What you will do.
The required lines are those that contain "more"; pull them out of the data and copy them.

Input material.
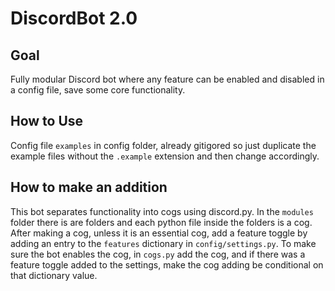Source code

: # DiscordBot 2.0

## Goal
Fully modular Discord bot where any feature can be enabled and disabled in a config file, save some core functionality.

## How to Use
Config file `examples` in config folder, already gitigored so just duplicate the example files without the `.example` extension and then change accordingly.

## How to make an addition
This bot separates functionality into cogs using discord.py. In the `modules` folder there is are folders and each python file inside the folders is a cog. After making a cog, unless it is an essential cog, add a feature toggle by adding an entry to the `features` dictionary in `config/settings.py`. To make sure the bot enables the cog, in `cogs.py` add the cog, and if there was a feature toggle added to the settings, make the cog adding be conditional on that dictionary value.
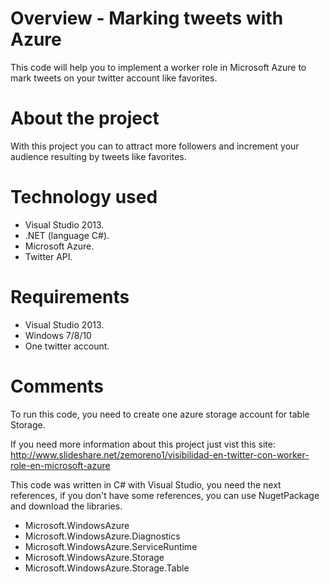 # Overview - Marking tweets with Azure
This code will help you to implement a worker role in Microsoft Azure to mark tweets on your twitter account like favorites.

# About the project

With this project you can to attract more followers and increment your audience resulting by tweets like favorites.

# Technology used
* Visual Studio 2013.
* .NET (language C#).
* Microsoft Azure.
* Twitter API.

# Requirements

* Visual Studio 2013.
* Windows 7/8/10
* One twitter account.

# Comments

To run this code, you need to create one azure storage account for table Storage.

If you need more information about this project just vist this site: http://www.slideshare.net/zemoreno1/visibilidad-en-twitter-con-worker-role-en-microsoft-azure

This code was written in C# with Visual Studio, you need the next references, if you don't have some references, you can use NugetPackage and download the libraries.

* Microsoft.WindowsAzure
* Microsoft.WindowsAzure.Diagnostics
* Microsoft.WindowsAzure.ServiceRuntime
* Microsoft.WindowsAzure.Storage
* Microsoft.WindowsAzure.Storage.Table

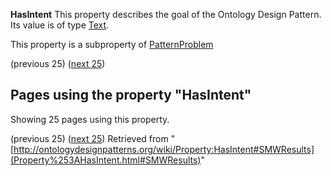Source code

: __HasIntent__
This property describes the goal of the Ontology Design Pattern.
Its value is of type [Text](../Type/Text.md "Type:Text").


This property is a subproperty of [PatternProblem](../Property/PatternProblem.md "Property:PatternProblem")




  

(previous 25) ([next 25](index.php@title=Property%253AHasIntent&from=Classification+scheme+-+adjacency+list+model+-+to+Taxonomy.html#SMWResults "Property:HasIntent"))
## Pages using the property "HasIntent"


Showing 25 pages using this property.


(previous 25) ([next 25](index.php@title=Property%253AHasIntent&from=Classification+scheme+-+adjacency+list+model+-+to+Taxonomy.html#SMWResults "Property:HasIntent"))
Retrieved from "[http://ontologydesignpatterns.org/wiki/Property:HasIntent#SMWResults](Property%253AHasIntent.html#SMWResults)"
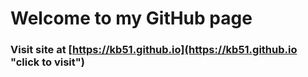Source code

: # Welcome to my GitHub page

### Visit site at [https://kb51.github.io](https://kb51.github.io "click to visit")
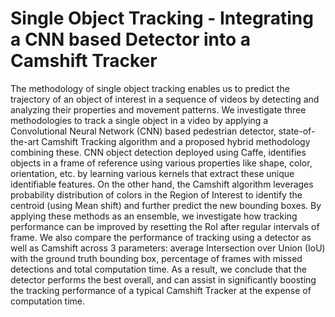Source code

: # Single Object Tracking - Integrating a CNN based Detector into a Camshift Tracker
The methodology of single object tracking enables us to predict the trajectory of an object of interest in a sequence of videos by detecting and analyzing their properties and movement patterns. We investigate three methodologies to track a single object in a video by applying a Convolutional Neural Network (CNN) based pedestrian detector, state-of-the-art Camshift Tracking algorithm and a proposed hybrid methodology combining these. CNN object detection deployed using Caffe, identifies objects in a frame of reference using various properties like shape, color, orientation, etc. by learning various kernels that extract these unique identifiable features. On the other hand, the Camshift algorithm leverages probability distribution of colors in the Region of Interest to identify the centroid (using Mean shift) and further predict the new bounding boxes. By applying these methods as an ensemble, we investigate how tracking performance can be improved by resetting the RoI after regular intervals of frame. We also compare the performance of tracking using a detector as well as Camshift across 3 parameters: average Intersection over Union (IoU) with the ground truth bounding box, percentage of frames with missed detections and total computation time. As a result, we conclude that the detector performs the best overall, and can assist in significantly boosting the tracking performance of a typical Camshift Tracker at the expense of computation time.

---

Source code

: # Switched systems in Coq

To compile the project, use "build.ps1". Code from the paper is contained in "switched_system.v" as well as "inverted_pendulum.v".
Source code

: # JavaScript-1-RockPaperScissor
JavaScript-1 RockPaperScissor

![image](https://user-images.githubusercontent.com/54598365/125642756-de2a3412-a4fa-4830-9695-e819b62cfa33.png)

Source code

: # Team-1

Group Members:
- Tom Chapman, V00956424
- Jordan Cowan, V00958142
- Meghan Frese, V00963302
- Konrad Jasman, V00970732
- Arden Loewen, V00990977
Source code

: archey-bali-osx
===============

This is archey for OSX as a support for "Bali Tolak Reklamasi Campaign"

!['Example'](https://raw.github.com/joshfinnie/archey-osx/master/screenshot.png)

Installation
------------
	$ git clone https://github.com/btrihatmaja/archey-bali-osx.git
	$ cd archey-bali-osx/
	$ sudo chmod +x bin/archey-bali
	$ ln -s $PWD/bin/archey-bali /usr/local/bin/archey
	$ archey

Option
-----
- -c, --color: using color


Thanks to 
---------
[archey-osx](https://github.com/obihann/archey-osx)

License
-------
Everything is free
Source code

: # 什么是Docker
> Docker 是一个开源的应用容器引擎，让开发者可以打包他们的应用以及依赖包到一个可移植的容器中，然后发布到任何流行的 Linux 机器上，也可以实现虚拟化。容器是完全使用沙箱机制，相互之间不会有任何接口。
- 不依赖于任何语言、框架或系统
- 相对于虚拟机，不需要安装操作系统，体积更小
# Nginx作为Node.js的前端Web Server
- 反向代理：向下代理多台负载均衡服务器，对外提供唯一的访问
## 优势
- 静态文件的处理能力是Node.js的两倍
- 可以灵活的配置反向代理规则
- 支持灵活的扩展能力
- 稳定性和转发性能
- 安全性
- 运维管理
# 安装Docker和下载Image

Output below.
With this project you can to attract more followers and increment your audience resulting by tweets like favorites.
If you need more information about this project just vist this site: http://www.slideshare.net/zemoreno1/visibilidad-en-twitter-con-worker-role-en-microsoft-azure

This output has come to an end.